● What is required:
Please update the items from the start through the line containing "World Series of Poker 2026", replacing "Rückschlag" with "Dämpfer" and leaving everything else unchanged.

Source records
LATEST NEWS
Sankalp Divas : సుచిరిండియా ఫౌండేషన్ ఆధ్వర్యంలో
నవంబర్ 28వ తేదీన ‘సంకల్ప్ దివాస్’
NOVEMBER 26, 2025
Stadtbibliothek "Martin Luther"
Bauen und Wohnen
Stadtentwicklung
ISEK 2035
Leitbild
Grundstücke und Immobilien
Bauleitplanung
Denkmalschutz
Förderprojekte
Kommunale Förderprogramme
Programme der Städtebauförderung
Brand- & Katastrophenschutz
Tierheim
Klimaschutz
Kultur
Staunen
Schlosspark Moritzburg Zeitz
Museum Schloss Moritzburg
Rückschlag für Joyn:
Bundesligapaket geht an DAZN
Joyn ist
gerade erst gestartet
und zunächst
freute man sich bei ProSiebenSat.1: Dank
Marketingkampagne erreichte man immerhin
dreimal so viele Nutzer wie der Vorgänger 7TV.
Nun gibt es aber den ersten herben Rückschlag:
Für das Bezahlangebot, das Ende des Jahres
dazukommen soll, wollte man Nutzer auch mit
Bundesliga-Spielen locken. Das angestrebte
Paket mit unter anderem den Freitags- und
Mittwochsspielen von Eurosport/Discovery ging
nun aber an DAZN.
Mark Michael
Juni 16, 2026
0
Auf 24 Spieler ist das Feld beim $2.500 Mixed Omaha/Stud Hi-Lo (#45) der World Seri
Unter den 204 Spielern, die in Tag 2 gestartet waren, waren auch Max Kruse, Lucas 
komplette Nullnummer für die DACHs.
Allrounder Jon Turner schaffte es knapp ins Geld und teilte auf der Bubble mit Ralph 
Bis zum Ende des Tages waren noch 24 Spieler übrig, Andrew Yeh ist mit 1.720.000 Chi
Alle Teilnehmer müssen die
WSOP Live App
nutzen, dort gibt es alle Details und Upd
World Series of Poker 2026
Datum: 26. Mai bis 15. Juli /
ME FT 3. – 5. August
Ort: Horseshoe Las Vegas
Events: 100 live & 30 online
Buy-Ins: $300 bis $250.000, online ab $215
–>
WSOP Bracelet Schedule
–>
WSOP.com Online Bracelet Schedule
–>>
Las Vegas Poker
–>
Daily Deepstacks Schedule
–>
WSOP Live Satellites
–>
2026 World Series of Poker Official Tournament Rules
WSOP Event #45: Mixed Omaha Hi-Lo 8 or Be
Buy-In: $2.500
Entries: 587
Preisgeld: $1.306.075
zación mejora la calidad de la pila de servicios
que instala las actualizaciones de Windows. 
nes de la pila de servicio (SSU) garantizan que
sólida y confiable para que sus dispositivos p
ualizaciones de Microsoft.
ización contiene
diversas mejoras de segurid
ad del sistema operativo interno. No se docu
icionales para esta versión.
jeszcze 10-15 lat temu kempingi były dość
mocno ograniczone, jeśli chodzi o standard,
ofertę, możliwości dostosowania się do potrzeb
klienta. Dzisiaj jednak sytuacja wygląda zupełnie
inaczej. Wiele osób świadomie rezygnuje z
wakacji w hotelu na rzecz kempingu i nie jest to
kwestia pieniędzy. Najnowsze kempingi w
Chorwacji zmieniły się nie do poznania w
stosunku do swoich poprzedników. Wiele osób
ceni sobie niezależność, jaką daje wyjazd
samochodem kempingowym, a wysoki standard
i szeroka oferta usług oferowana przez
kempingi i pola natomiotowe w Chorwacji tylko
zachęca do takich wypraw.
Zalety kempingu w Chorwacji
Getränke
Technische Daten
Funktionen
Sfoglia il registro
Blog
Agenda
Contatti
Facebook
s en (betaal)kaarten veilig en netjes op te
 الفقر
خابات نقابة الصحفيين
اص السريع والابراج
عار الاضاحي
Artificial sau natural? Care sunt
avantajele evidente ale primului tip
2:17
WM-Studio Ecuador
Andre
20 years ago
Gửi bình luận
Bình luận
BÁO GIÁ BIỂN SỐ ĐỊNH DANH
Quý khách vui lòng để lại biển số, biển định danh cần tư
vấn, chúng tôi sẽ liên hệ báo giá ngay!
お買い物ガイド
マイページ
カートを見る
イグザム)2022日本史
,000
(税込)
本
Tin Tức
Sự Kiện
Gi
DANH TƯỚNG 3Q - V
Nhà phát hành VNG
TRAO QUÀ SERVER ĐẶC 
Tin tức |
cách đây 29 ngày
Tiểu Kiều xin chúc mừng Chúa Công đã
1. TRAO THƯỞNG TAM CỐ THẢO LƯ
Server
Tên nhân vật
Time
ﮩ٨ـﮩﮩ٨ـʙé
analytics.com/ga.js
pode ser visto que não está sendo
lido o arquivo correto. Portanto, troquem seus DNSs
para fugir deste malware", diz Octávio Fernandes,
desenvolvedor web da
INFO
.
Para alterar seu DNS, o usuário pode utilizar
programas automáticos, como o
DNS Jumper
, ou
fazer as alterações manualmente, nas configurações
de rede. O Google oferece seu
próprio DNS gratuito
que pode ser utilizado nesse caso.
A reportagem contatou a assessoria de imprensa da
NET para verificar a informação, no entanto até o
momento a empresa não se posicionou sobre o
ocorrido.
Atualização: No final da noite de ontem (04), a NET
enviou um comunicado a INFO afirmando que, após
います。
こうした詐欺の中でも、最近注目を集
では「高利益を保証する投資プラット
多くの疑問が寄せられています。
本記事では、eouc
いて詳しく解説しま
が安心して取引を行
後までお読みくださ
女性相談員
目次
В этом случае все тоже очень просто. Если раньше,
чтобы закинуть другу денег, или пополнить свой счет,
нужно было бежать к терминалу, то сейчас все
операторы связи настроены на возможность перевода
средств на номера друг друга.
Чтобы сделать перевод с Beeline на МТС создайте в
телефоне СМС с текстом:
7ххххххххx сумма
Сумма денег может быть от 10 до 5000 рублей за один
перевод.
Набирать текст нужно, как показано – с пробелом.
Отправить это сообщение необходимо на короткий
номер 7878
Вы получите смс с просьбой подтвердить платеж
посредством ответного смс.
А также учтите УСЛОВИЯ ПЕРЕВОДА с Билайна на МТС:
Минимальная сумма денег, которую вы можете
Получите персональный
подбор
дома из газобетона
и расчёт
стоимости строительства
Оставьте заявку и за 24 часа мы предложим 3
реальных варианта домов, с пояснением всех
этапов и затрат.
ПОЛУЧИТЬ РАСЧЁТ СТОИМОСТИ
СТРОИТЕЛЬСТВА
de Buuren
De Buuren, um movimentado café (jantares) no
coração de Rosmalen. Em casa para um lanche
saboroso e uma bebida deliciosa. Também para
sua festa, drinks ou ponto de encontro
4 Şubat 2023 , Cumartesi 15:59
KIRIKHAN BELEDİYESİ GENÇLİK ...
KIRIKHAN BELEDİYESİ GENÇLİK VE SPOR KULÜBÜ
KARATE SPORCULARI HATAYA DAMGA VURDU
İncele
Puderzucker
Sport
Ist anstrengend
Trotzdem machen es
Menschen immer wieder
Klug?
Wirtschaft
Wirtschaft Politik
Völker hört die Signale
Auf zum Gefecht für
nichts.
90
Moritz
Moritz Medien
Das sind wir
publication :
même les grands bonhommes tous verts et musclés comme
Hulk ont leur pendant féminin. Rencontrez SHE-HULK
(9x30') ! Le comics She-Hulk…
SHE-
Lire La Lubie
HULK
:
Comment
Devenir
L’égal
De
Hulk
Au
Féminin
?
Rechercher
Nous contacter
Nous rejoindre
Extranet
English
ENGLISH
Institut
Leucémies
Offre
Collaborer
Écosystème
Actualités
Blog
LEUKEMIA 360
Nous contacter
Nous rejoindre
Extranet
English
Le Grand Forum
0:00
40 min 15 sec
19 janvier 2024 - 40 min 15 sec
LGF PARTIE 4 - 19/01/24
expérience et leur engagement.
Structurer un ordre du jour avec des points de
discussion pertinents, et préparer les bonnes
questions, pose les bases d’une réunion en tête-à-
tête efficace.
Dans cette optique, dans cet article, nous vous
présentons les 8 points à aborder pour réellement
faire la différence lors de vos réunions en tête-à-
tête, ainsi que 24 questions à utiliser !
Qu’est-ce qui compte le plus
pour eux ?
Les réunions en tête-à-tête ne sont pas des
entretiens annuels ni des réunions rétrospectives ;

● Written answer:
LATEST NEWS
Sankalp Divas : సుచిరిండియా ఫౌండేషన్ ఆధ్వర్యంలో
నవంబర్ 28వ తేదీన ‘సంకల్ప్ దివాస్’
NOVEMBER 26, 2025
Stadtbibliothek "Martin Luther"
Bauen und Wohnen
Stadtentwicklung
ISEK 2035
Leitbild
Grundstücke und Immobilien
Bauleitplanung
Denkmalschutz
Förderprojekte
Kommunale Förderprogramme
Programme der Städtebauförderung
Brand- & Katastrophenschutz
Tierheim
Klimaschutz
Kultur
Staunen
Schlosspark Moritzburg Zeitz
Museum Schloss Moritzburg
Dämpfer für Joyn:
Bundesligapaket geht an DAZN
Joyn ist
gerade erst gestartet
und zunächst
freute man sich bei ProSiebenSat.1: Dank
Marketingkampagne erreichte man immerhin
dreimal so viele Nutzer wie der Vorgänger 7TV.
Nun gibt es aber den ersten herben Dämpfer:
Für das Bezahlangebot, das Ende des Jahres
dazukommen soll, wollte man Nutzer auch mit
Bundesliga-Spielen locken. Das angestrebte
Paket mit unter anderem den Freitags- und
Mittwochsspielen von Eurosport/Discovery ging
nun aber an DAZN.
Mark Michael
Juni 16, 2026
0
Auf 24 Spieler ist das Feld beim $2.500 Mixed Omaha/Stud Hi-Lo (#45) der World Seri
Unter den 204 Spielern, die in Tag 2 gestartet waren, waren auch Max Kruse, Lucas 
komplette Nullnummer für die DACHs.
Allrounder Jon Turner schaffte es knapp ins Geld und teilte auf der Bubble mit Ralph 
Bis zum Ende des Tages waren noch 24 Spieler übrig, Andrew Yeh ist mit 1.720.000 Chi
Alle Teilnehmer müssen die
WSOP Live App
nutzen, dort gibt es alle Details und Upd
World Series of Poker 2026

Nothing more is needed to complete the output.